Les aspirations des citoyens en matière de démocratie et de proximité ont impliqué de donner aux élus locaux de véritables pouvoirs de décision. C’était du reste la principale motivation de la décentralisation engagée par la gauche au début des années 1980. Le développement de l’Union Européenne a aidé également, qui remettait en cause le dogme d’un Etat pertinent pour toute action. La mondialisation enfin a forcé à la créativité locale.

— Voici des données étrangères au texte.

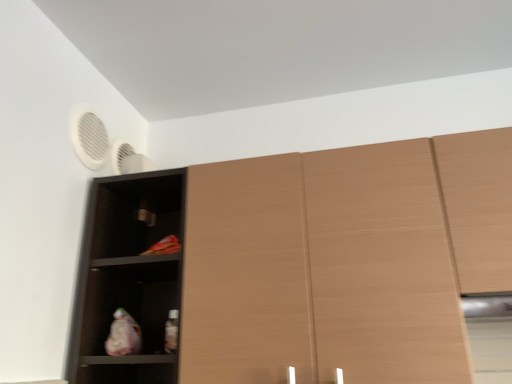
Question: Visually, is matte black shelf at left positioned to the left or to the right of light brown wood cabinet at right?

Choices:
 (A) right
 (B) left

Answer: (B)

Question: Considering the positions of matte black shelf at left and light brown wood cabinet at right in the image, is matte black shelf at left bigger or smaller than light brown wood cabinet at right?

Choices:
 (A) big
 (B) small

Answer: (A)

Question: Based on their relative distances, which object is nearer to the wooden cupboard at center?

Choices:
 (A) white matte fan at upper left
 (B) matte black shelf at left
 (C) light brown wood cabinet at right

Answer: (B)

Question: Which is nearer to the white matte fan at upper left?

Choices:
 (A) light brown wood cabinet at right
 (B) matte black shelf at left
 (C) wooden cupboard at center

Answer: (B)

Un écosystème stimulant a ainsi émergé, maillant le territoire et l’adaptant à un fonctionnement en réseau qui est le logiciel du siècle naissant. De la grande loi de décentralisation de 1982 à la réforme controversée des Régions en 2015, timidement, s’est esquissée la France des Collectivités locales.
Las. Ce bel élan qui semblait encore vif au début des années 2000 (révision de la constitution en 2003, droit à l’expérimentation, loi relative aux libertés et responsabilités locales en 2004, loi MAPTAM en 2014, loi NOTRé en 2015…) s’est brusquement retrouvé au point mort lors de la dernière campagne présidentielle. Il est vrai que, chahutés par les réformes successives pas toujours inspirées et la réduction des dotations, certains élus locaux ont secrètement souhaité qu’on veuille bien les oublier. Ils n’auraient peut-être pas dû, car finalement les Collectivités ont été tout à fait absentes de la campagne présidentielle et l’Etat donnerait presque aujourd’hui l’impression d’un recul dans son rapport aux territoires.
Bien sûr, nous avons échappé au pire. L’extrême droite, prônant une France de la commune et des Départements, voulait sur ce sujet comme sur d’autres nous ramener plusieurs décennies en arrière. Mais finalement, personne n’a vraiment parlé des territoires lors de cette élection. Personne n’a proposé de feuille de route pour approfondir la subsidiarité, muscler les collectivités locales cependant que l’on ferait maigrir l’Etat.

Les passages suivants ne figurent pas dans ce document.